Other than the two fateful years 2015-2017 – where a Conservative majority unleashed an In/Out referendum and the current botched Brexit – there has not been a party with a majority since 2010.
Indeed – in the twenty-three years since 1996, when John Major’s Conservative government lost its majority – the Conservatives have only managed an overall majority for those two years 2015-2017.
In two days time we will discover whether this period of hung parliaments has come to an end – or whether it will continue and perhaps become an age of hung parliaments.
The 2017-2019 parliament was one which especially showed the merits (and problems) of a hung parliament – and the current general election is, in effect, a howl of pain by the Conservatives (or its leader) that they could not get their own way.
Today it is difficult but not impossible to see how the Conservatives can gain the seats required for a substantial majority.
But if that happens, and a five-year term is secured, then the last decade will be seen as a blip.
But if there is yet another hung parliament, as in 2010 and 2017, then the 2015-2017 administration will be the blip.

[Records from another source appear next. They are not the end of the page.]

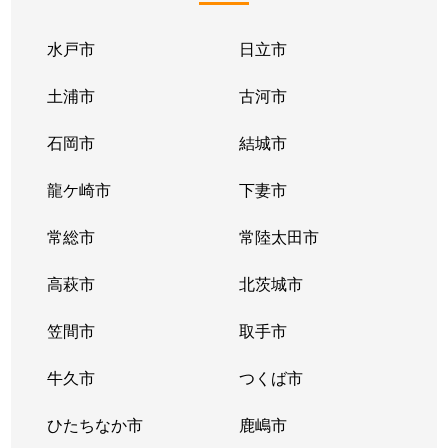
水戸市
日立市
土浦市
古河市
石岡市
結城市
龍ケ崎市
下妻市
常総市
常陸太田市
高萩市
北茨城市
笠間市
取手市
牛久市
つくば市
ひたちなか市
鹿嶋市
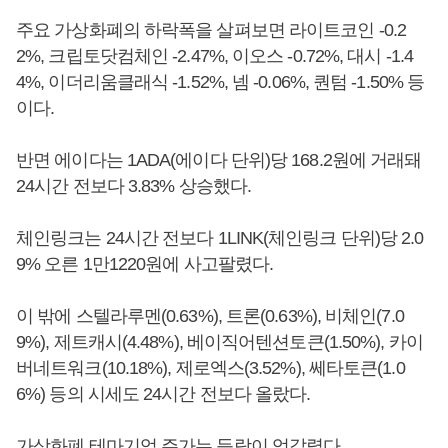
주요 가상화폐의 하락폭을 살펴보면 라이트코인 -0.2
2%, 크립토닷컴체인 -2.47%, 이오스 -0.72%, 대시 -1.4
4%, 이더리움클래식 -1.52%, 넴 -0.06%, 퀀텀 -1.50% 등
이다.
반면 에이다는 1ADA(에이다 단위)당 168.2원에 거래돼
24시간 전보다 3.83% 상승했다.
체인링크는 24시간 전보다 1LINK(체인링크 단위)당 2.0
9% 오른 1만1220원에 사고팔렸다.
이 밖에 스텔라루멘(0.63%), 트론(0.63%), 비체인(7.0
9%), 제트캐시(4.48%), 베이직어텐션토큰(1.50%), 카이
버네트워크(10.18%), 제로엑스(3.52%), 쎄타토큰(1.0
6%) 등의 시세도 24시간 전보다 올랐다.
가상화폐 테마기업 주가는 등락이 엇갈렸다.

And if hung parliaments become the norm then that will have profound effects on the nature of party politics and the business of governing.
At the moment, both the Conservatives and Labour parties are led by individuals who are are ill-fitted to lead coalitions, and the Liberal Democrats spend a great deal of time trying to explain away or apologise for their role in the 2010-15 coalition.
Like with the pundits and many voters, the view of the parties themselves is also that getting an overall majority is the norm to which there is sometimes an unfortunate exception.
We will find out shortly whether the parties and the pundits and many votes are right.